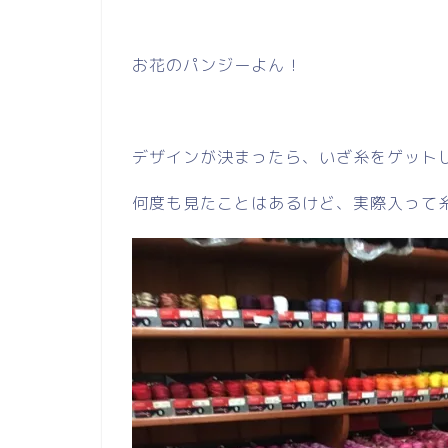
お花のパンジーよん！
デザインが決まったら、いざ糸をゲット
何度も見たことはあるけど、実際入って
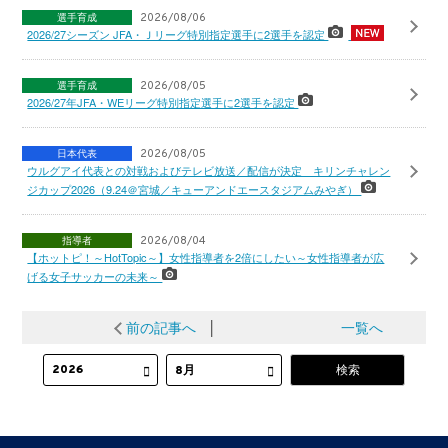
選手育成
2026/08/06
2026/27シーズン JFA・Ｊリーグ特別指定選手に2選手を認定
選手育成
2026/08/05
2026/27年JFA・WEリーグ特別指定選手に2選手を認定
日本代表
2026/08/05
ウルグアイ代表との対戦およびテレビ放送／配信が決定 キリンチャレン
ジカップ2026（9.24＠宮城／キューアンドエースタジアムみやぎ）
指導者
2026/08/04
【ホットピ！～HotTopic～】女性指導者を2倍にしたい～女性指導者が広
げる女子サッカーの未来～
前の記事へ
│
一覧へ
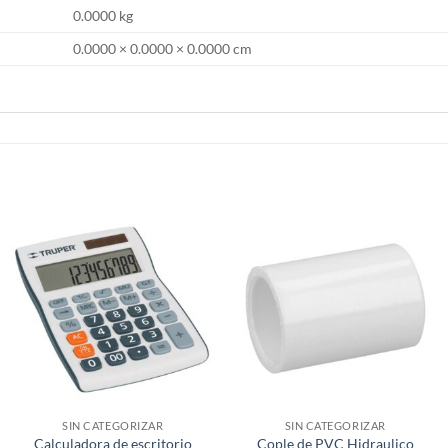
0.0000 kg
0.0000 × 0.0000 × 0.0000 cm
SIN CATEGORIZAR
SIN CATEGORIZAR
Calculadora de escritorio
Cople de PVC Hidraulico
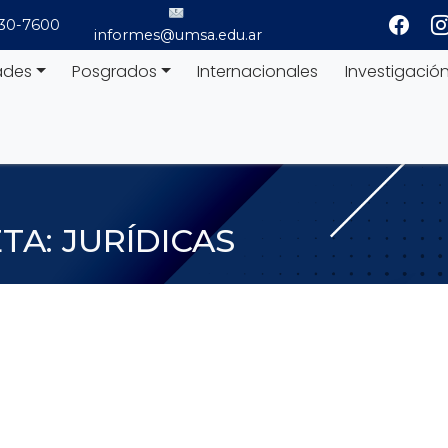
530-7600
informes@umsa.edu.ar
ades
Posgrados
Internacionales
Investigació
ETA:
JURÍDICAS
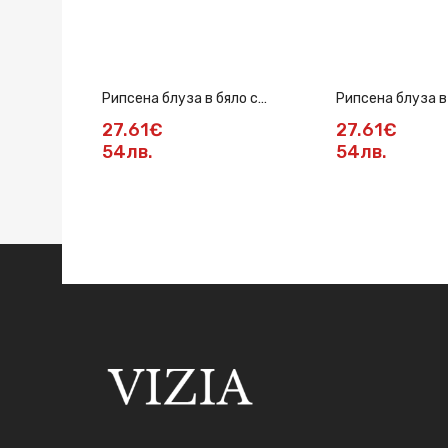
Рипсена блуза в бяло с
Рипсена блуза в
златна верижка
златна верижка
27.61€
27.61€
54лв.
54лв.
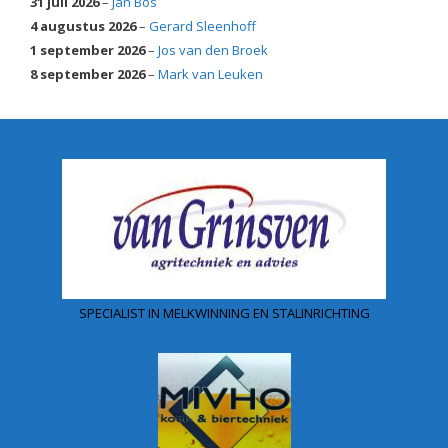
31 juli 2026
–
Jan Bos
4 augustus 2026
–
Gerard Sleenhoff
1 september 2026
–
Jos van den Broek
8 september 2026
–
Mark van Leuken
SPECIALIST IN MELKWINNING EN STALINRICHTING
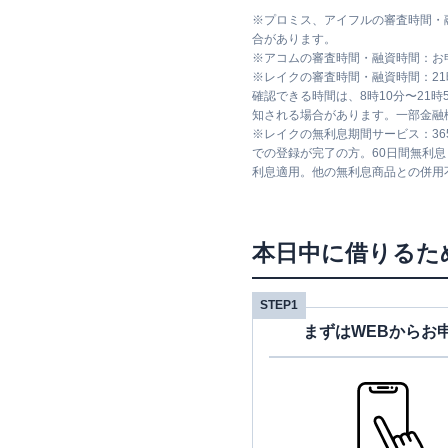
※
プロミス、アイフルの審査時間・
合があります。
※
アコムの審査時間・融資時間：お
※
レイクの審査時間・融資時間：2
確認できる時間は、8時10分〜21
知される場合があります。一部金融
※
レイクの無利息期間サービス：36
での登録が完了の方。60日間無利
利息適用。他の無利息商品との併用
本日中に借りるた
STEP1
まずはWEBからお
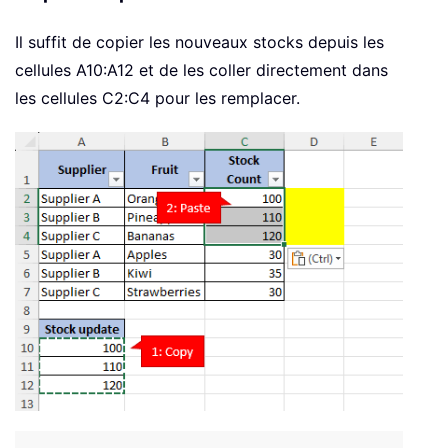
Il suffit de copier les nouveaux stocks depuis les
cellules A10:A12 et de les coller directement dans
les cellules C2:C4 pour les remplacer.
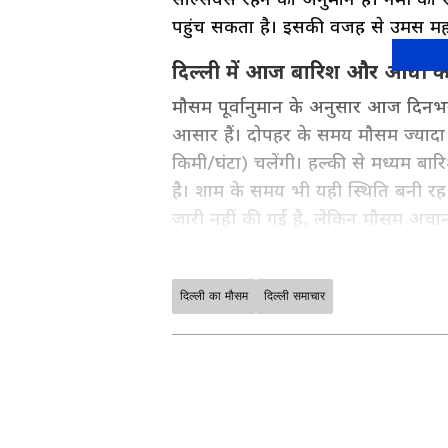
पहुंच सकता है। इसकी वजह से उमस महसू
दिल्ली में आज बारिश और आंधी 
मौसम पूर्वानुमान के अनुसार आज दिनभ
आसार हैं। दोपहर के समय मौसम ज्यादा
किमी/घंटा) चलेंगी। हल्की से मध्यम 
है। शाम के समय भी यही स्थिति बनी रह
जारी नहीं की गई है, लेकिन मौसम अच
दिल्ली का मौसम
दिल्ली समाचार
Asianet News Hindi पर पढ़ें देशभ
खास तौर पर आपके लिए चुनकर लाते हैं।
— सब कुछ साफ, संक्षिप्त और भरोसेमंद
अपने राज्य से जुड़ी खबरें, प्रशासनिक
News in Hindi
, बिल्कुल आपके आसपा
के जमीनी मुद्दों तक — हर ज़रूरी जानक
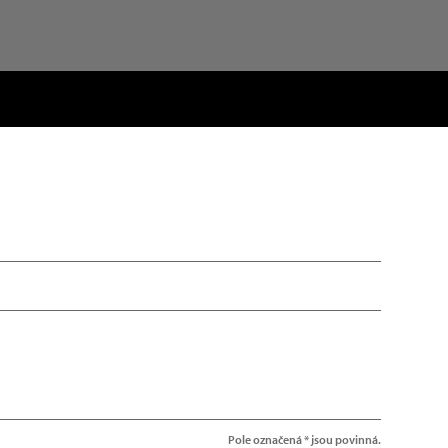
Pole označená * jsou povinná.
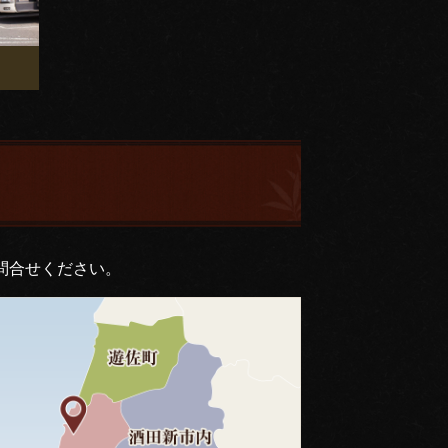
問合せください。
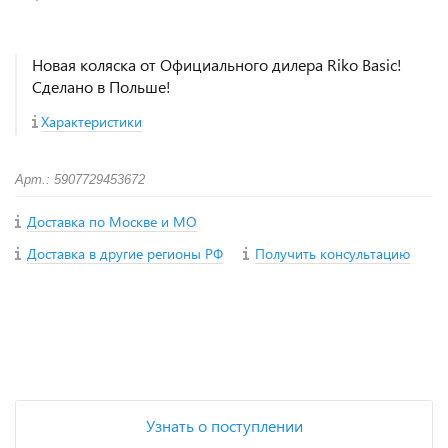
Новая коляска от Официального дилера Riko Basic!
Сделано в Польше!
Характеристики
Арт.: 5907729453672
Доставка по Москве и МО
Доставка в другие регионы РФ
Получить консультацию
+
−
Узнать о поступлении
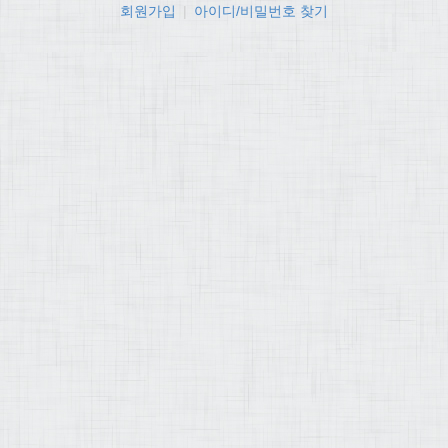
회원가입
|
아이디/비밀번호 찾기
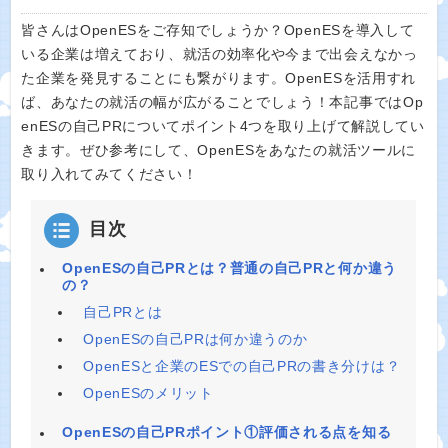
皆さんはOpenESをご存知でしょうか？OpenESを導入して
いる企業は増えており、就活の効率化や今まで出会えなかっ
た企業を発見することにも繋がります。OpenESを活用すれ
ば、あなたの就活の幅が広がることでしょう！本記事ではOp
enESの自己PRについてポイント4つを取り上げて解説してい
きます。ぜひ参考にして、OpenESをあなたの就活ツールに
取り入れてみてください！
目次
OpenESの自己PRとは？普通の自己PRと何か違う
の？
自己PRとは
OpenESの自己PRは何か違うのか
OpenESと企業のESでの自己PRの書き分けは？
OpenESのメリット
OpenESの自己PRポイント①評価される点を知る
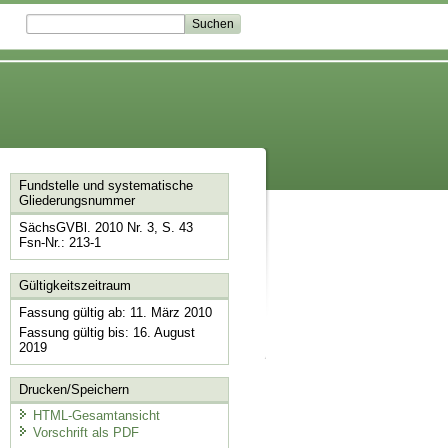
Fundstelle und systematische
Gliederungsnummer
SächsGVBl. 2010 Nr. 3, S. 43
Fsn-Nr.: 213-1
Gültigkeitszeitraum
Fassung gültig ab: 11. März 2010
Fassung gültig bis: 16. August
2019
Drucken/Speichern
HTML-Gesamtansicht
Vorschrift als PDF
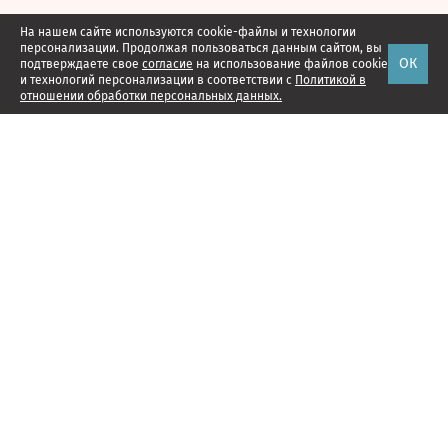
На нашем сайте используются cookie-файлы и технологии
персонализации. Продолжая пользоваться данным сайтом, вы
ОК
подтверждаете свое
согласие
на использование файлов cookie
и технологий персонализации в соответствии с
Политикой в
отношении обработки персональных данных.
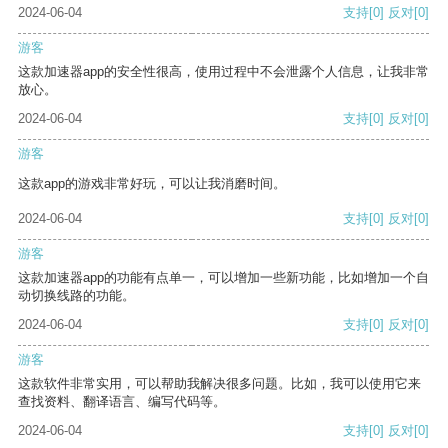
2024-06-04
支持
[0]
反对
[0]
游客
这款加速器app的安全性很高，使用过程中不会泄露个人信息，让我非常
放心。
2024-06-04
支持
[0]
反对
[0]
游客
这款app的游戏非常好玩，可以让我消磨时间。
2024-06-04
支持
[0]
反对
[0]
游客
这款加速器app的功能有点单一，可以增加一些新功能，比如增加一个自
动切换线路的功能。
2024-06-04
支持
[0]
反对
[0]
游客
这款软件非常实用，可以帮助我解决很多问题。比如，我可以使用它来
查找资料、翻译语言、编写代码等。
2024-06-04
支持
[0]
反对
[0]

• **WORK INSTRUCTIONS**
Look through the records for the word "Доставка". Every line that has it should be copied.

• **TASK RESPONSE**
Доставка по Москве и МО
Доставка в другие регионы РФ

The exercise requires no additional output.